Les Afghans craignent une montée en puissance des insurgés talibans et les Pakistanais une intensification des tirs de drones, peu importe le vainqueur de la présidentielle américaine qui ne passionne guère sur la ligne de front de la «guerre contre le terrorisme».
Après onze années d’une longue guerre en Afghanistan, les États-Unis se préparent à plier bagage sans être en mesure de dire «mission accomplie», et ce malgré l’élimination l’an dernier par un commando américain au Pakistan voisin du chef d’Al-Qaïda, Oussama Ben Laden.
Le gouvernement civil afghan demeure fragile, l’insécurité chronique dans le sud et l’est du pays, les infrastructures moribondes et les indicateurs de développement en berne malgré d’importants progrès notamment en termes de santé et d’éducation. Les 30 000 hommes supplémentaires envoyés par Barack Obama sur le front afghan à partir de 2009 sont rentrés à la maison. Quelque 68 000 soldats américains toujours en Afghanistan se préparent à les rejoindre à l’approche de la fin de la mission de combat de l’Otan.
Pour Washington, comme pour tous ses alliés en Afghanistan, un mot d’ordre s’impose: quitter le pays d’ici à la fin 2014. Et laisser la meilleure situation sécuritaire et politique possible à Kaboul, qui aura la charge d’administrer son territoire.
Le pari semble loin d’être gagné
Les talibans, qui mènent l’insurrection, continuent à faire des ravages parmi les civils et les militaires. Nombre d’Afghans se montrent extrêmement pessimistes.
«S’ils retirent leurs troupes du pays, la guerre civile recommencera», comme dans les années 1990, soupire Del Agha, un chauffeur d’une trentaine d’années, qui voudrait que «le nouveau président américain s’emploie à ce que les forces de l’Otan restent un peu plus longtemps, jusqu’à ce que la sécurité soit bonne».
Mais le Président américain Barack Obama et son rival républicain Mitt Romney, s’accordent sur un retrait en 2014. «Ils parlent le même langage», estime Najeeb Azizi, professeur d’économie à l’Université de Kaboul.
«La politique américaine en Afghanistan est déjà faite. Tous les gouvernements à venir garderont la même politique.
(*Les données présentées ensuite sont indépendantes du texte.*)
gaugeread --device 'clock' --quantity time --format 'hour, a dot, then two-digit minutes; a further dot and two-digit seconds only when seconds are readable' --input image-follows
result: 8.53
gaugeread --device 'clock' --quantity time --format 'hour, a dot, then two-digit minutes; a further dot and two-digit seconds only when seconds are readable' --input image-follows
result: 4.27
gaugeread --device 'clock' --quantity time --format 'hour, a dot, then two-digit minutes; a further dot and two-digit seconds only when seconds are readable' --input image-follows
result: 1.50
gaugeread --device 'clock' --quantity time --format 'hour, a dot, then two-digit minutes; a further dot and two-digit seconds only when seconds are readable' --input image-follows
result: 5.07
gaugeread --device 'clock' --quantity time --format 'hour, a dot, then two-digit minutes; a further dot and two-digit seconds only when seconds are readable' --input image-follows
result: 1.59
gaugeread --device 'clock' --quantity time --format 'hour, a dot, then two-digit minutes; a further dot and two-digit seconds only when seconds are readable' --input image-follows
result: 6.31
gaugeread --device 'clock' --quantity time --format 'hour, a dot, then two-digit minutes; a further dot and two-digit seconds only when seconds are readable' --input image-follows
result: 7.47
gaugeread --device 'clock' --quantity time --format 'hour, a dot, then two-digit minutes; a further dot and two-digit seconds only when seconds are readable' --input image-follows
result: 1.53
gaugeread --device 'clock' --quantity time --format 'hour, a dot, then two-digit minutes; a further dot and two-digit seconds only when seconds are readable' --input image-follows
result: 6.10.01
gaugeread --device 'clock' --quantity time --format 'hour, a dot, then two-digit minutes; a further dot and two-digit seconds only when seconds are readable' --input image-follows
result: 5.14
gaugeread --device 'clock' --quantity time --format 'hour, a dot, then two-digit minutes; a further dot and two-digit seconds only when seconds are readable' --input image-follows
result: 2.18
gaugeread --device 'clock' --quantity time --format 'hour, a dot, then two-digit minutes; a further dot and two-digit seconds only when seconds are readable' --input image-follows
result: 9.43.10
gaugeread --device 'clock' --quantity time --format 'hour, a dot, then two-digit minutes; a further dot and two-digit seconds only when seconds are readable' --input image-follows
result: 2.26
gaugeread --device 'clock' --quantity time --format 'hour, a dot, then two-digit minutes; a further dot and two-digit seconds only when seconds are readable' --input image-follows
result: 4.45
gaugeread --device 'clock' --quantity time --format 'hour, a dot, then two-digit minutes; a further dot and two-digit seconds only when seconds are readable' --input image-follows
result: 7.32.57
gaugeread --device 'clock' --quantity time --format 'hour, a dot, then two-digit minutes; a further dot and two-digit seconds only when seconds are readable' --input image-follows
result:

Cela ne fait aucune différence», constate le président afghan Hamid Karzaï.
Ce sera donc aux Afghans d’assurer leur sécurité. «C’est à nous (Afghans) d’être bons, ce qui déterminera le niveau de leur soutien financier et l’ampleur de leur retrait militaire», car les alliés occidentaux, incluant les États-Unis, maintiendront des hommes après 2014 pour former les forces de sécurité locales, acquiesce Omar Sharifi, un analyste de l’Institut américain des études afghanes. Avec le retrait des troupes américaines d’Afghanistan, c’est le Pakistan qui craint de se retrouver davantage dans la tourmente.
Pays musulman de 180 millions d’habitants doté de la bombe atomique et en proie à une montée en puissance du fondamentalisme religieux, le Pakistan suscite de vives craintes à Washington. Les États-Unis ont multiplié au cours des dernières années les tirs de drones dans les zones tribales du nord-ouest pakistanais, considérées comme un repaire des talibans afghans et de groupes liés à Al-Qaïda, une mesure hautement impopulaire. Selon le sondage de l’institut Gallup diffusé cet été, 49% des Pakistanais estiment que les États-Unis sont le «pays le plus hostile» à leur égard, loin devant l’Inde (24%), ennemi historique du Pakistan. Et les drapeaux américains brûlés lors de manifestations ne se comptent plus.
«Il y a une perception forte au Pakistan que la majorité des problèmes (du pays) sont la cause de la présence des États-Unis en Afghanistan», explique à l’AFP Talat Masood, ancien haut gradé de l’armée pakistanaise.
Or la fin de la mission de combat en Afghanistan ne rime pas avec la fin des tirs de drones au Pakistan.
«Si les insurgés poursuivent leurs opérations au Pakistan et accroissent leurs activités en Afghanistan, alors les tirs de drones vont augmenter», pronostique M. Masood. Car Mitt Romney et Barack Obama sont tous les deux favorables à la poursuite de ces tirs. «Le Pakistan sera dans l’œil du cyclone, car les demandes vont s’accentuer concernant la sûreté de son arsenal nucléaire et une intervention au sol de son armée contre les insurgés», ajoute Arshad Sharif, analyste à la chaîne pakistanaise Dunya.